Kadalekai Parishe (), is an annual groundnut fair held in Bangalore. This two-day fair is held near the Dodda Ganesha Temple in Basavanagudi. Apart from the Groundnuts, there are numerous stalls in the fair, selling Bangles, traditional toys and clay trinkets, plastic and glass dolls, Mehndi tattoos. There are a variety of food items, such as Bajji, Bonda, Batthaas (Coloured sugar candies), Kalyana seve or Bendu (Sugar coated gram) and Coloured sodas on sale during the fair. Over 200 groundnut vendors  were benefited and the total plastic consumption at the fair came down by over 60%.

Etymology

Kadalekai Parishe, is a Kannada word, which literally translates to Groundnut fair.

History 
After the idol was found, in the year 1537, Kempe Gowda, dedicated a temple to ‘Dodda Basava’ on top of the Basavanagudi hillock and installed the Idol. This temple is known as Bull Temple. Ever since, the farmers from surrounding villages come here every year and offer their annual harvest of groundnut as offering to Lord Basava. This is accompanied by the annual fair, which is known as the Kadlekai Parishe.

Legend

In the past, Basavanagudi was surrounded by villages like Sunkenahalli, Gavipuram Guttahalli, Mavalli, Dasarahalli and other places where groundnut was cultivated.
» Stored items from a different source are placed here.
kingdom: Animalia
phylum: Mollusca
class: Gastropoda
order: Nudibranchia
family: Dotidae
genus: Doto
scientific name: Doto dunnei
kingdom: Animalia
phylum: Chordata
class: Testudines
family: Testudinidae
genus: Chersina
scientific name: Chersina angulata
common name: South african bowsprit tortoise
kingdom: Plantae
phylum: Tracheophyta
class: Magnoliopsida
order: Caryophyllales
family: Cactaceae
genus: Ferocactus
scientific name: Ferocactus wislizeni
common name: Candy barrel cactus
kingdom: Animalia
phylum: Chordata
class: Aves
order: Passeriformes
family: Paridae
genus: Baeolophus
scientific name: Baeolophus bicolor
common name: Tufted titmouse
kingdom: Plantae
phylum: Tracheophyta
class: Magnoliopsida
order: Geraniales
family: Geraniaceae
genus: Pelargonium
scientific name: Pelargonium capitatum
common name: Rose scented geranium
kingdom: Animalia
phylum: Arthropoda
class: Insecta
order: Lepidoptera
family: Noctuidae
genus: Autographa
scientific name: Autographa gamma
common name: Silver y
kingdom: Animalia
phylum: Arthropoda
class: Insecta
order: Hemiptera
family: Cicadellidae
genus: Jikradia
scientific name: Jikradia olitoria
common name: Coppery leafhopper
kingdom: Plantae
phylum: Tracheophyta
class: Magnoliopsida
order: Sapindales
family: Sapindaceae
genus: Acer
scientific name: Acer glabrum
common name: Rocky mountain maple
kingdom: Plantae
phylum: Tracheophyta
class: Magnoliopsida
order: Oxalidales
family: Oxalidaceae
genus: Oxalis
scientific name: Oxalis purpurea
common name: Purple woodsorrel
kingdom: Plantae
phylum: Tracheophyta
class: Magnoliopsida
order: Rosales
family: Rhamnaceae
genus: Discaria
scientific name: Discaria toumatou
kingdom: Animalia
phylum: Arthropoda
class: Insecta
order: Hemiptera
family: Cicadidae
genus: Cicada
On every full moon day a bull would charge into the groundnut fields and damage the crop. The farmers then offered prayers to Basava (Nandi) to stop this and pledged to offer their first crop.

Subsequently, an Idol of Basava was found close by. It has been said that, the Idol was growing rapidly, and the farmers nailed an iron peg on the head of the idol, which is visible in the form of a trishula even to this date.
Legend says that the night on which this Kadalekai Parishe used to end, Lord Basavanna - The big Bull, used to come in the animal form and eat up all the groundnut and peels left overnight on the streets.

Event dates 
On every year, Kadalekai Parishe, the annual groundnut fair is held on the last Monday of Karthika Masa (month in Hindu calendar).  There is few days difference between Karthika month followed in Karnataka and Tamilnadu. This event dates are based on Karnataka version of Hindu Calendar.